I am building a small search engine using Django Haystack + Elasticsearch + Django REST Framework, and I'm trying to figure out reproduce the behavior of a Django QuerySet
's distinct
method.
My index looks something like this:
class ItemIndex(indexes.SearchIndex, indexes.Indexable):
text = indexes.CharField(document=True, use_template=True)
item_id = indexes.IntegerField(faceted=True)
def prepare_item_id(self, obj):
return obj.item_id
What I'd like to be able to do is the following:
sqs = SearchQuerySet().filter(content=my_search_query).distinct('item_id')
However, Haystack's SearchQuerySet
doesn't have a distinct
method, so I'm kind of lost. I tried faceting the field, and then querying Django using the returned list of item_id
's, but this loses the performance of Elasticsearch, and also makes it impossible to use Elasticsearch's sorting features.
Any thoughts?
EDIT:
Example data:
Example data:
Item Model
==========
id title
1 'Item 1'
2 'Item 2'
3 'Item 3'
VendorItem Model << the table in question
================
id item_id vendor_id lat lon
1 1 1 38 -122
2 2 1 38.2 -121.8
3 3 2 37.9 -121.9
4 1 2 ... ...
5 2 2 ... ...
6 2 3 ... ...
As you can see, there are multiple VendorItem's for the same Item, however when searching I only want to retrieve at most one result for each item. Therefore I need the item_id
column to be unique/distinct.
I have tried faceting on the item_id
column, and then executing the following query:
facets = SearchQuerySet().filter(content=query).facet('item_id')

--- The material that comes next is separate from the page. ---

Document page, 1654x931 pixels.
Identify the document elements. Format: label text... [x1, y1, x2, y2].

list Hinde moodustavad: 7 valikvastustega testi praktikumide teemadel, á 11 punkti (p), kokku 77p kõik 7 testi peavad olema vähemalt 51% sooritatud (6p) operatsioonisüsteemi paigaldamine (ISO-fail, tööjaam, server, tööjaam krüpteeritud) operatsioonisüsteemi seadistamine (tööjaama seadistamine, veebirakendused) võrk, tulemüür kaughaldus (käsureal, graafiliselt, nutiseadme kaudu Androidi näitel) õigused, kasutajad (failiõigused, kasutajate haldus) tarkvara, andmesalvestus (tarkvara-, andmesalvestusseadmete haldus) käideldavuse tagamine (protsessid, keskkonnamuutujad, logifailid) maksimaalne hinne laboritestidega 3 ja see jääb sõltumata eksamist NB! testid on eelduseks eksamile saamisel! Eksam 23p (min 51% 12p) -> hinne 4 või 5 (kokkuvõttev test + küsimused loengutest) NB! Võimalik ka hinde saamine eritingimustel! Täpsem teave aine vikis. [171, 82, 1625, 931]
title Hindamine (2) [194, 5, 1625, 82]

counts = sqs.facet_counts()
# ids will look like: [345, 892, 123, 34,...]
ids = [i[0] for i in counts['fields']['item_id']]
items = VendorItem.objects.filter(vendor__lat__gte=latMin,
vendor__lon__gte=lonMin, vendor__lat__lte=latMax,
vendor__lon__lte=lonMax, item_id__in=ids).distinct(
'item').select_related('vendor', 'item')
The main problem here is that results are limited to 100 items, and they cannot be sorted with haystack.